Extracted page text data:
========

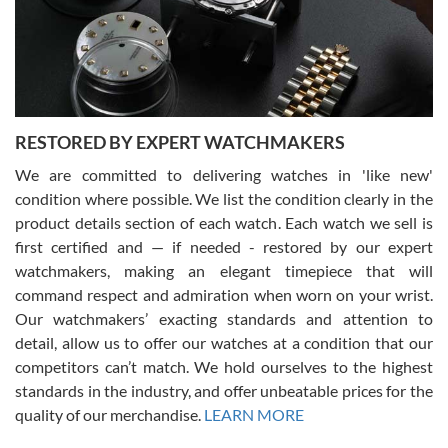
happier with the quality of their service! The experience with
purchases is always seamless, stress free, fast, reliable and
courteous. It applies to selling, trade in and buying watches alike.
You can buy with confidence from Swiss Watch Expo!
RESTORED BY EXPERT WATCHMAKERS
We are committed to delivering watches in 'like new'
condition where possible. We list the condition clearly in the
David Pigg
7/28/2026
product details section of each watch. Each watch we sell is
first certified and — if needed - restored by our expert
This was my first experience dealing with SWE as I had been looking
for an Omega Seamaster for a while and found the perfect one. It
watchmakers, making an elegant timepiece that will
was labeled as used but it seems the previous owner must have
command respect and admiration when worn on your wrist.
been a collector as it was unworn seemingly. Not a scratch on it. It
was basically brand new. And I got it for nearly half off what a new
Our watchmakers’ exacting standards and attention to
model would be. I definitely have plans to buy more luxury watches
from SWE.
detail, allow us to offer our watches at a condition that our
competitors can’t match. We hold ourselves to the highest
standards in the industry, and offer unbeatable prices for the
quality of our merchandise.
LEARN MORE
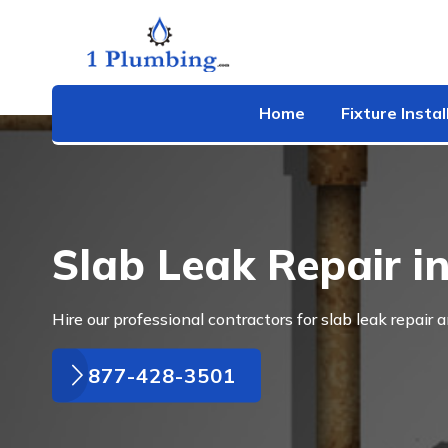
Home
Fixture Instal
Slab Leak Repair i
Hire our professional contractors for slab leak repair 
877-428-3501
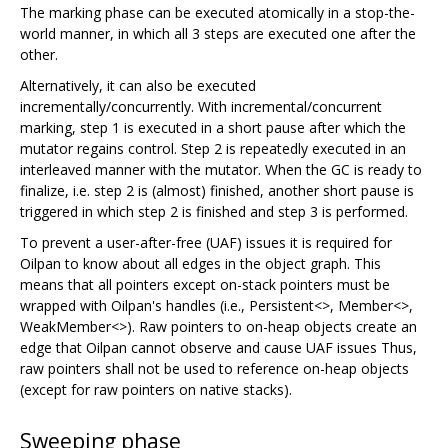
The marking phase can be executed atomically in a stop-the-
world manner, in which all 3 steps are executed one after the
other.
Alternatively, it can also be executed
incrementally/concurrently. With incremental/concurrent
marking, step 1 is executed in a short pause after which the
mutator regains control. Step 2 is repeatedly executed in an
interleaved manner with the mutator. When the GC is ready to
finalize, i.e. step 2 is (almost) finished, another short pause is
triggered in which step 2 is finished and step 3 is performed.
To prevent a user-after-free (UAF) issues it is required for
Oilpan to know about all edges in the object graph. This
means that all pointers except on-stack pointers must be
wrapped with Oilpan's handles (i.e., Persistent<>, Member<>,
WeakMember<>). Raw pointers to on-heap objects create an
edge that Oilpan cannot observe and cause UAF issues Thus,
raw pointers shall not be used to reference on-heap objects
(except for raw pointers on native stacks).
Sweeping phase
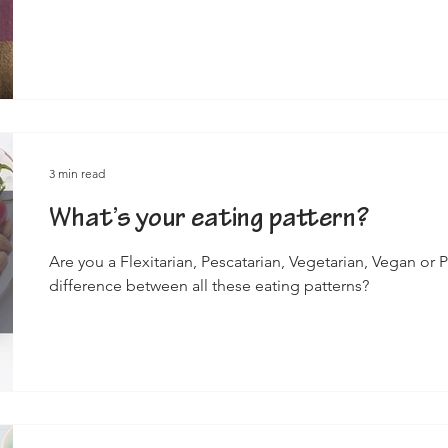
3 min read
What’s your eating pattern?
Are you a Flexitarian, Pescatarian, Vegetarian, Vegan or 
difference between all these eating patterns?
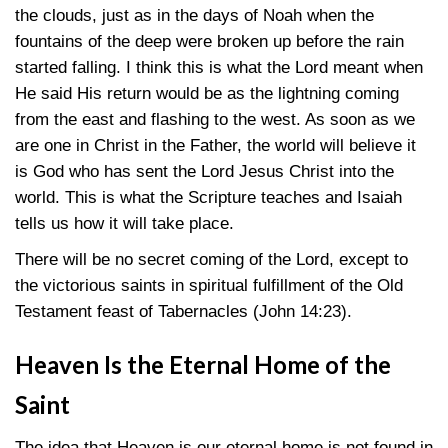
the clouds, just as in the days of Noah when the
fountains of the deep were broken up before the rain
started falling. I think this is what the Lord meant when
He said His return would be as the lightning coming
from the east and flashing to the west. As soon as we
are one in Christ in the Father, the world will believe it
is God who has sent the Lord Jesus Christ into the
world. This is what the Scripture teaches and Isaiah
tells us how it will take place.
There will be no secret coming of the Lord, except to
the victorious saints in spiritual fulfillment of the Old
Testament feast of Tabernacles (John 14:23).
Heaven Is the Eternal Home of the
Saint
The idea that Heaven is our eternal home is not found in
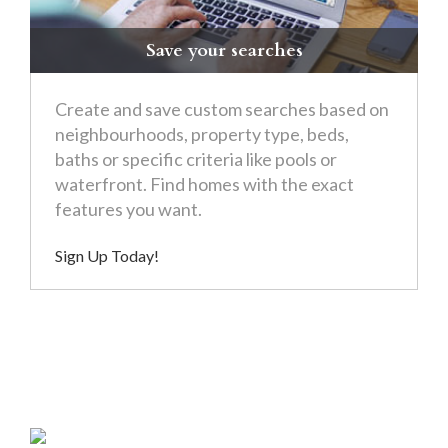
Save your searches
Create and save custom searches based on
neighbourhoods, property type, beds,
baths or specific criteria like pools or
waterfront. Find homes with the exact
features you want.
Sign Up Today!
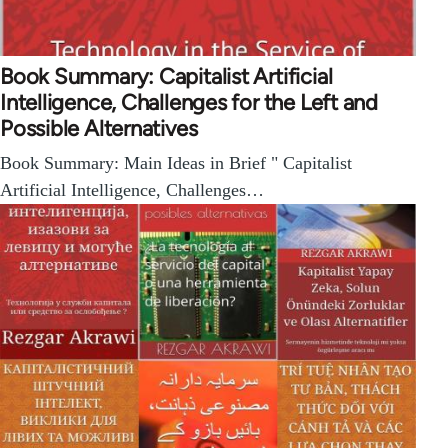
Book Summary: Capitalist Artificial
Intelligence, Challenges for the Left and
Possible Alternatives
Book Summary: Main Ideas in Brief " Capitalist
Artificial Intelligence, Challenges…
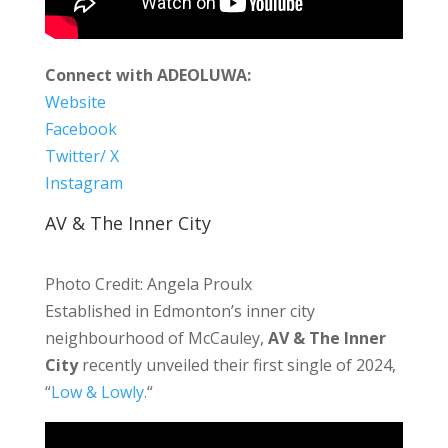
Connect with ADEOLUWA:
Website
Facebook
Twitter/ X
Instagram
AV & The Inner City
Photo Credit: Angela Proulx
Established in Edmonton’s inner city
neighbourhood of McCauley,
AV & The Inner
City
recently unveiled their first single of 2024,
“
Low & Lowly.
“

========

ABOUT THIS EXERCISE —
Keep only those lines of the records that hold "Intelligence", and return them.

COMPLETED TASK —
Intelligence, Challenges for the Left and
Artificial Intelligence, Challenges…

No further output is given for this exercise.